Yet another example of the gap between current medical practice and biological reality. In engineering situations I have long believed that people underestimate the complexity of fluid flow, even when talking about water or hydraulic fluid. An exposure to problems in liquid oxygen tanking on the Space Shuttle, convinced me this is true even of highly-trained professionals. (When something went wrong it took about 10 minutes for experts on consoles to decide that the numbers they were seeing meant the problem was real. Meanwhile, flow continued at something like 1,300 gpm.) Most of the systems I studied could be said to have quasi-steady flow, in normal operation, which is not true of most biological examples.
Now, I've learned about still another gap between medical research and practice.
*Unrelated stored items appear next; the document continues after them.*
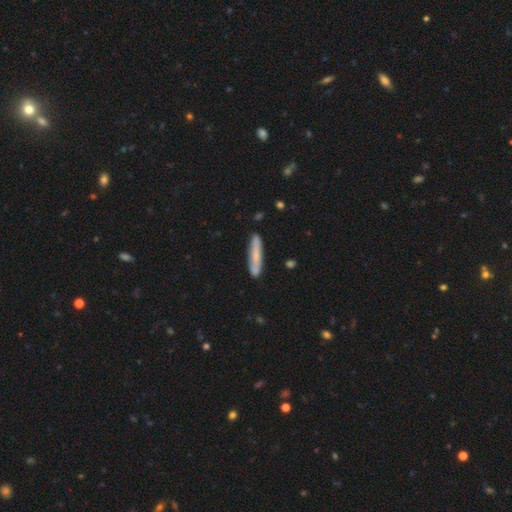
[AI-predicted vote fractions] smooth_or_featured: smooth (p=0.65) [alt: featured or disk p=0.29]
how_rounded: cigar-shaped (p=0.90) [alt: in between p=0.09]
merging: none (p=0.84) [alt: minor disturbance p=0.12]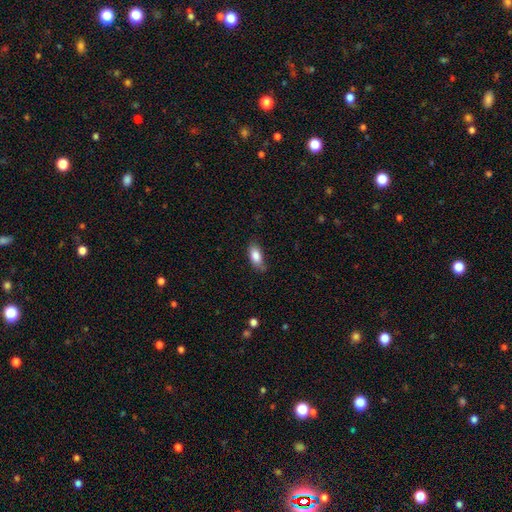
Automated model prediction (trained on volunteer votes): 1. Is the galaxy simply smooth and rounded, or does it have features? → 83% smooth, 10% featured or disk, 7% star or artifact.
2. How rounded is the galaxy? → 88% in between, 9% cigar-shaped, 3% round.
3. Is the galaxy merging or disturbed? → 66% none, 27% minor disturbance, 6% major disturbance, 2% merger.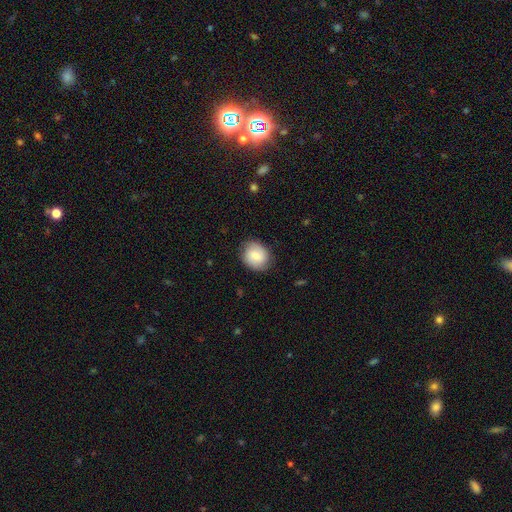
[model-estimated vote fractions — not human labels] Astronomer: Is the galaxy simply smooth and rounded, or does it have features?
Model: smooth — 77%.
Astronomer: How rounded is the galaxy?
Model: round — 64%.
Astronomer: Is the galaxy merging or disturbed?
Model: none — 84%.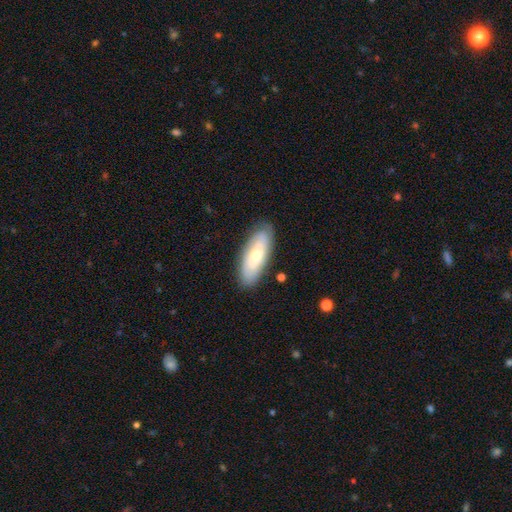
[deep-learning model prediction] A smooth galaxy with no disk features (53%) that is in between round and cigar-shaped (74%).

Vote fractions:
- Smooth or featured? smooth: 53% / featured or disk: 41% / star or artifact: 6%
- How rounded? in between: 74% / cigar-shaped: 23% / round: 2%
- Merging? none: 82% / minor disturbance: 14% / major disturbance: 3% / merger: 2%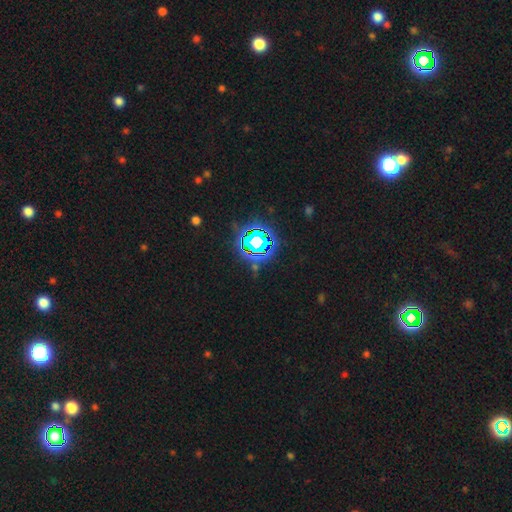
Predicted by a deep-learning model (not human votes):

Biological circulatory systems are highly ramified: they branch, then branch again, until they reach some minimum size vessels. Flow in such networks is considerably different from the plumbing in your bathroom. Here's
a collection of papers from a research symposium which I am not planning to buy or read. The price is only one drawback. I have limitations.
How much difference does this make in medicine? It applies to highly vascularized organs like the brain, eyes, lungs, liver, adrenal glands and kidneys, to say nothing of the gut.
Oh, yes,
the pituitary and hypothalamus are other examples of highly vascularized organs where defects in microcirculation could cause serious damage with long-term consequences.